We used FFQ to assess the intake of the traditional Inuit diet and imported food items. FFQ do have limitations. However, FFQ is considered a valid method for assessing the intake of nutrients(43). The FFQ used in the present study was interview-based and the questions were targeted well-known and clearly defined Greenlandic food items. Furthermore, it was validated in this population using cross-check questionnaires and iodine as a biomarker(13). This clearly supports our use of the FFQ method. More non-Inuit than Inuit used supplements but the number of users was limited and supplement use did not corrupt our results. The population invited was limited in size. However, the total population of all of Greenland is only about 56 000 and the participation rate in our study was 95 %. The groups selected represent the diversity in dietary habits in all of Greenland with participants from the capital city as well as participants from a medium-sized town and from the most remote settlements in Greenland. Our study was strengthened by the dual approach to describe inflammation with two different inflammatory markers. YKL-40 is produced in the endothelial cells while hsCRP is produced in the hepatocytes(2). Hence, the inflammatory process is documented by two different approaches. Residual confounding cannot be ruled out. However, we have re-run the regression analysis with only age and ethnicity in addition to vitamin D as explanatory variables and the two markers of inflammation as dependent variables. The results of these analyses were similar with a slight variation in coefficients but similar slope and significance levels. Thus, any residual confounding is likely to have limited influence on the results and hence not alter the conclusions.
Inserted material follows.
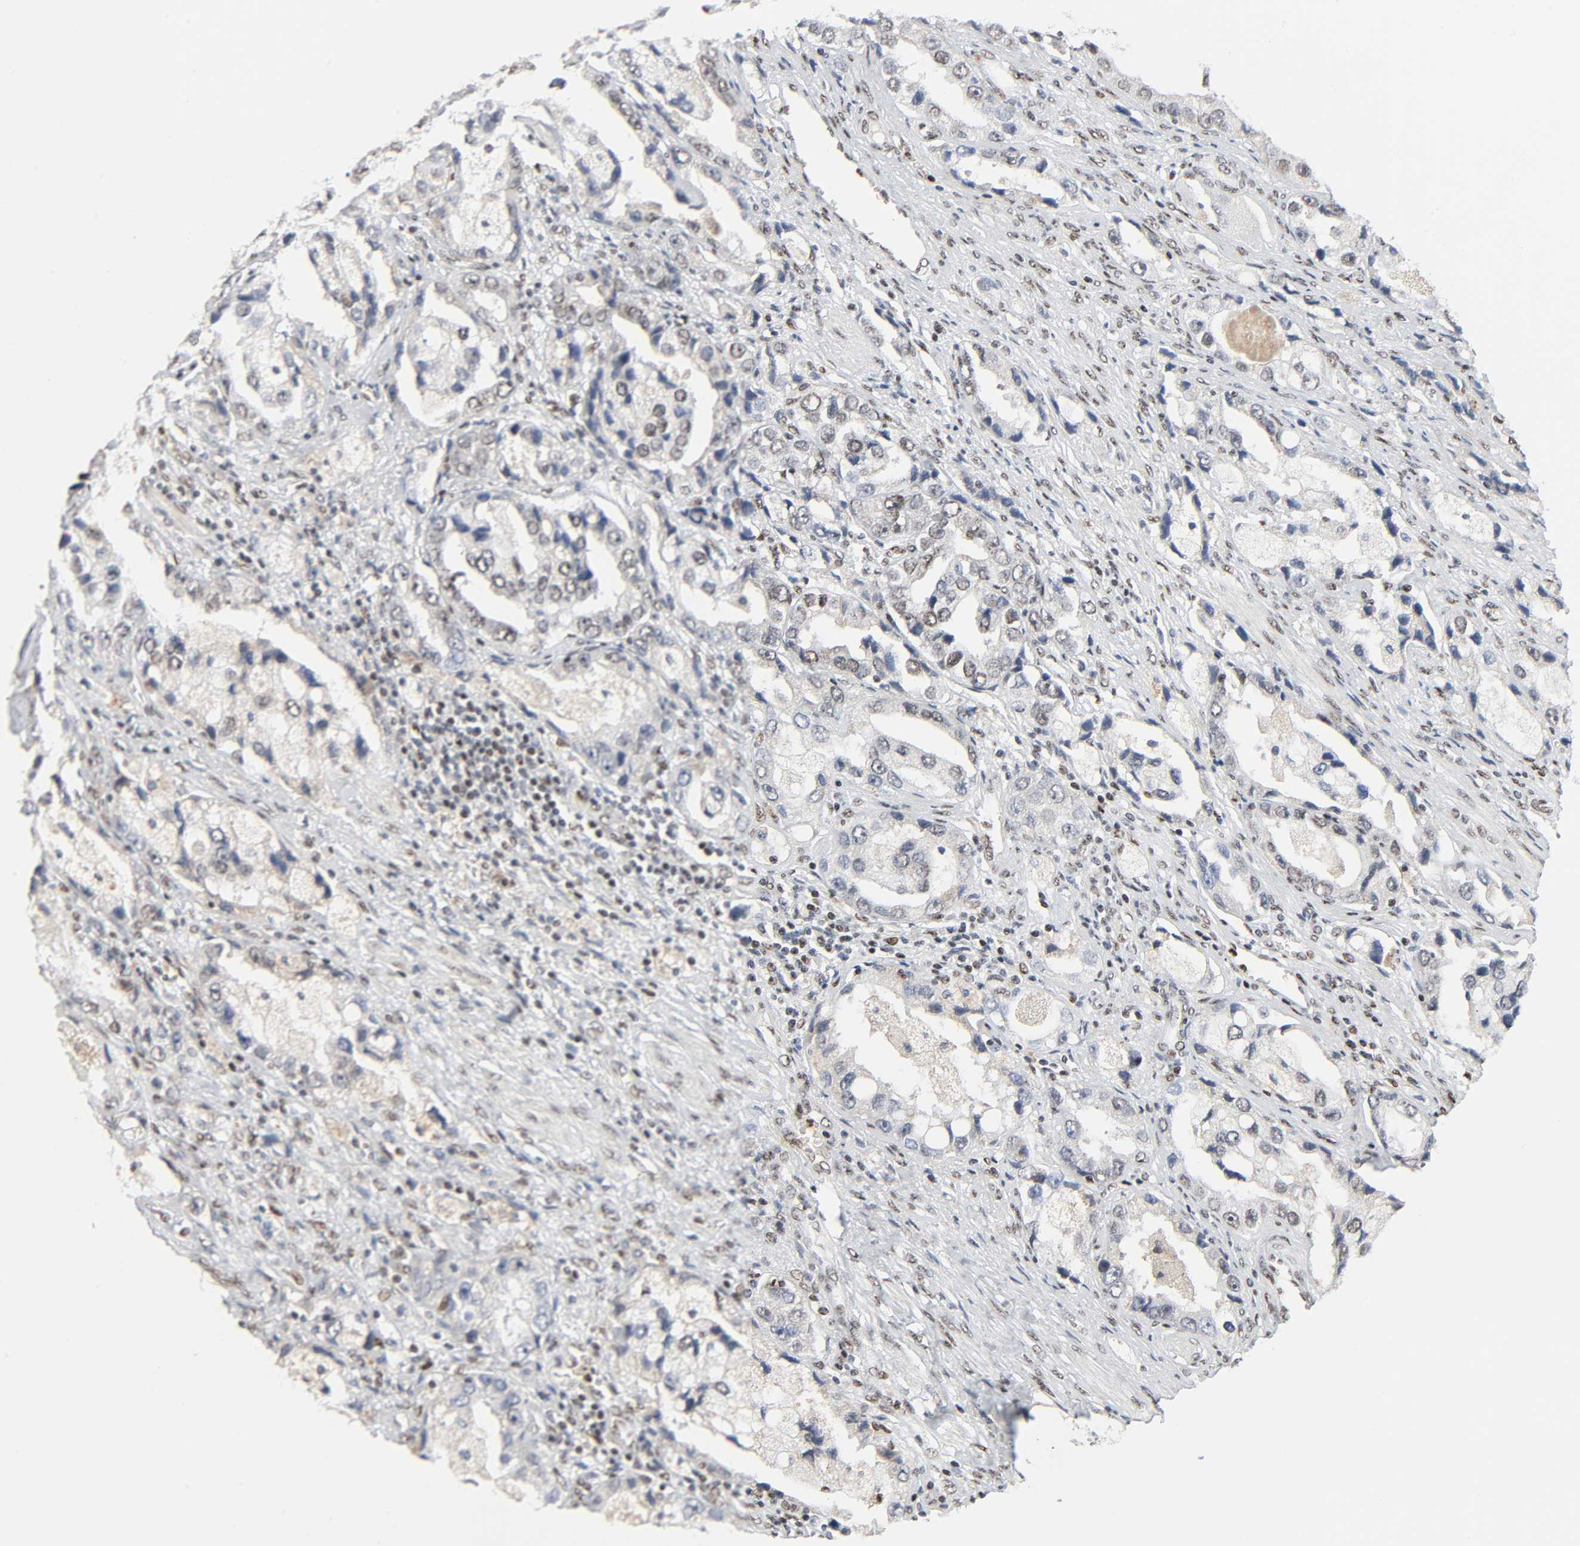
{"staining": {"intensity": "moderate", "quantity": "25%-75%", "location": "nuclear"}, "tissue": "prostate cancer", "cell_type": "Tumor cells", "image_type": "cancer", "snomed": [{"axis": "morphology", "description": "Adenocarcinoma, High grade"}, {"axis": "topography", "description": "Prostate"}], "caption": "A micrograph of prostate cancer stained for a protein shows moderate nuclear brown staining in tumor cells.", "gene": "CREBBP", "patient": {"sex": "male", "age": 63}}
In conclusion, the traditional Inuit diet contains important nutrients such as vitamin D and n-3 fatty acids that may act in an anti-inflammatory fashion. This favours the intake of the traditional marine diet. Still, based on our findings it may be hypothesised that pro-inflammatory factors are present in the marine diet. This needs to be elucidated to inform the discussion on ‘the Arctic dilemma’: to eat or not to eat traditional marine food items.
Acknowledgements
The authors thank Ulla Kjaerulff-Hansen, Tonni Loeve Hansen and Hanne Dorthe Mogensen, Endocrine Research Laboratory, Copenhagen University Hospital Herlev, Denmark, for skilful assistance with the laboratory work.
This work was supported by grants from the Greenland Government, the Karen Elise Jensen Foundation and the Aase and Ejnar Danielsens Foundation.
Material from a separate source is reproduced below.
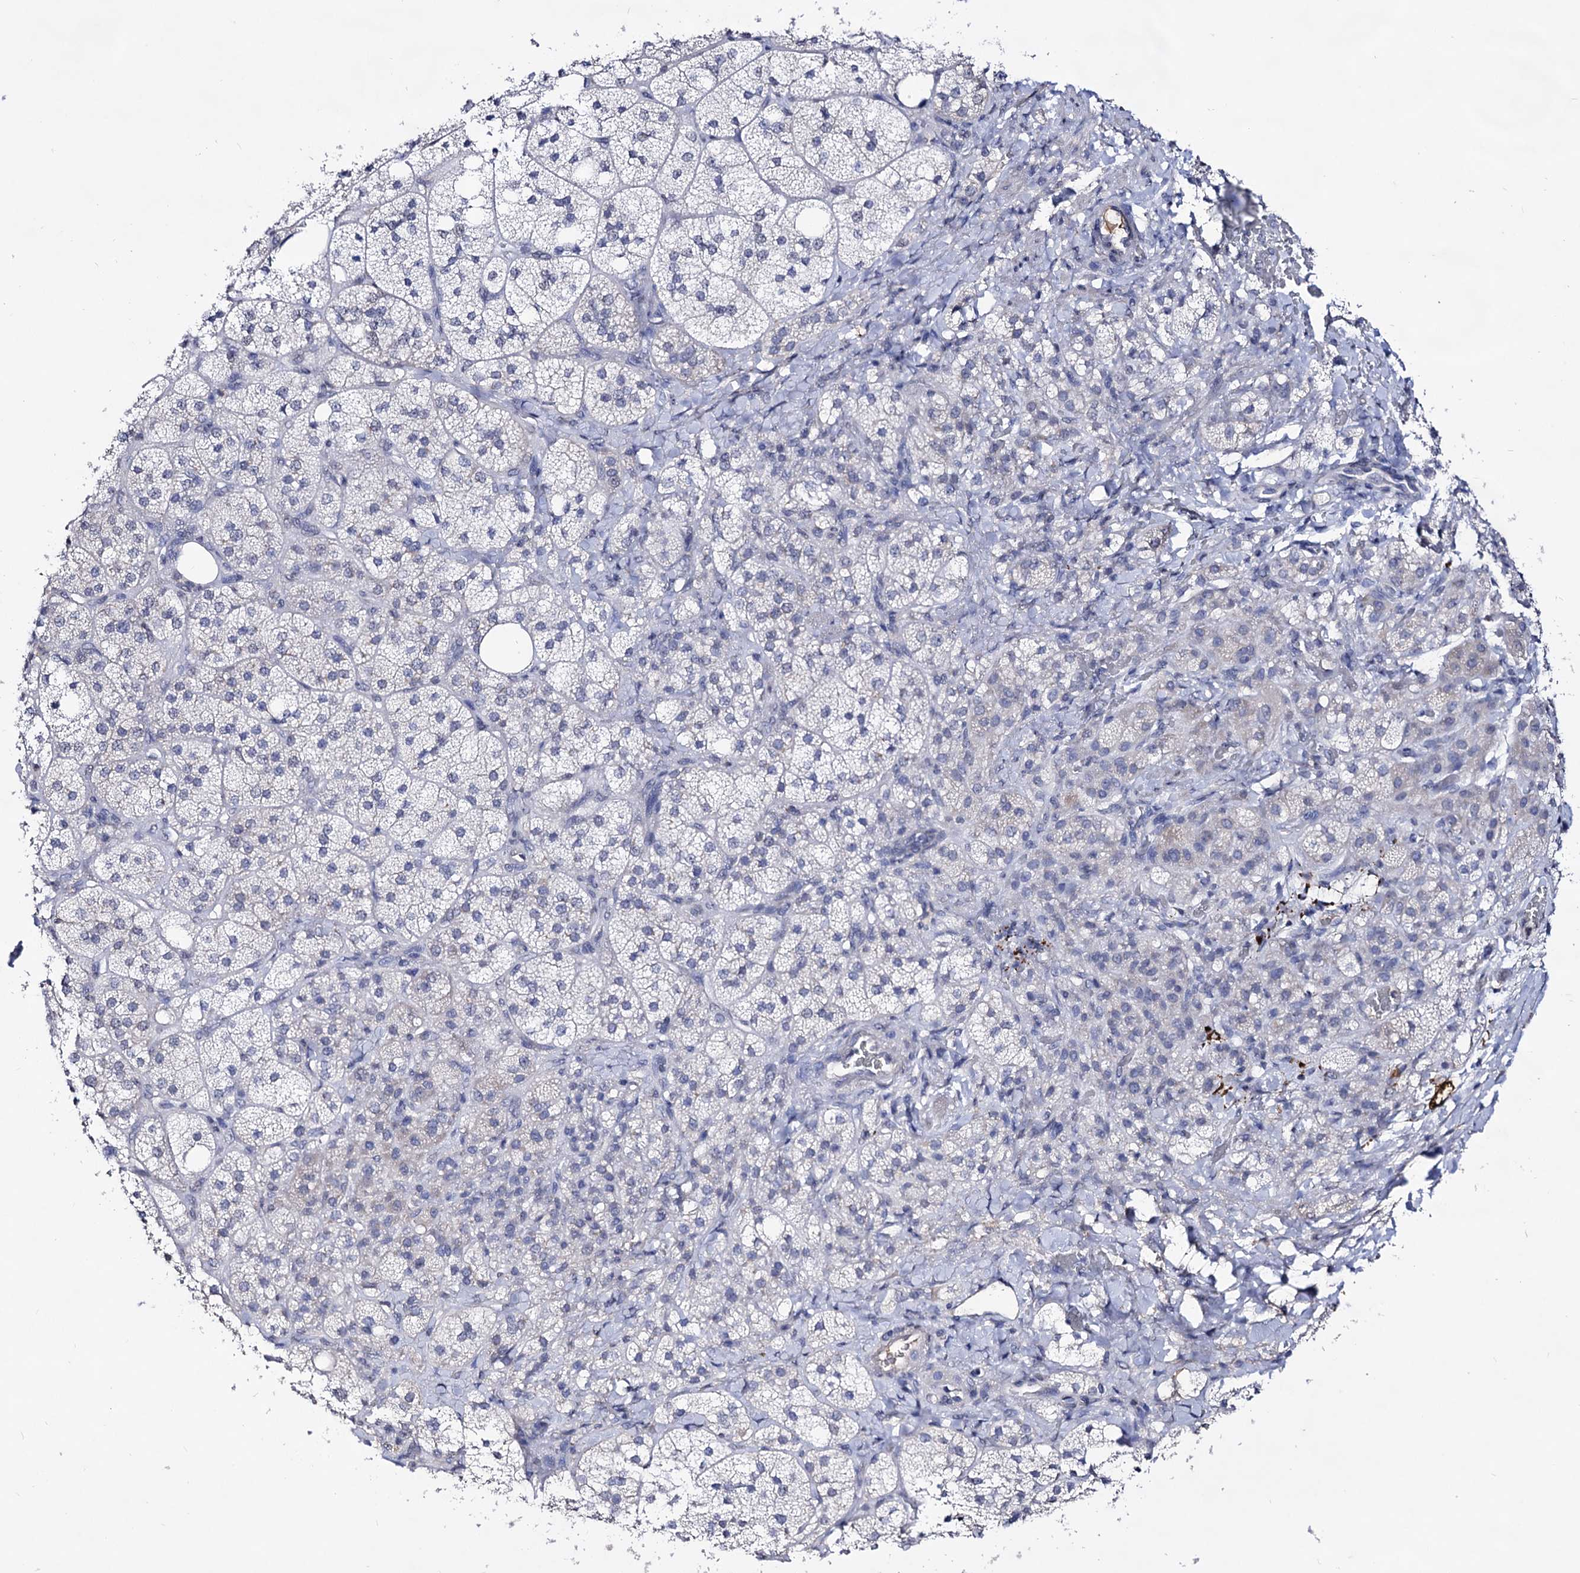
{"staining": {"intensity": "negative", "quantity": "none", "location": "none"}, "tissue": "adrenal gland", "cell_type": "Glandular cells", "image_type": "normal", "snomed": [{"axis": "morphology", "description": "Normal tissue, NOS"}, {"axis": "topography", "description": "Adrenal gland"}], "caption": "Protein analysis of benign adrenal gland reveals no significant positivity in glandular cells.", "gene": "PLIN1", "patient": {"sex": "male", "age": 61}}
The authors' contributions to the paper were as follows: L. K. S.: project conception, analysis of data and writing of the manuscript; E. C. B.-J.: study question development, evaluation of data and reviewing of the manuscript; P. L.: project conception, study design, raising of funds, data collection and reviewing of the manuscript; H. V.: study question development and reviewing of the manuscript; S. A.: conception of idea, study design, raising of funds, data collection, evaluation of data and reviewing of the manuscript.
The authors declare that there are no financial or personal conflicts of interest.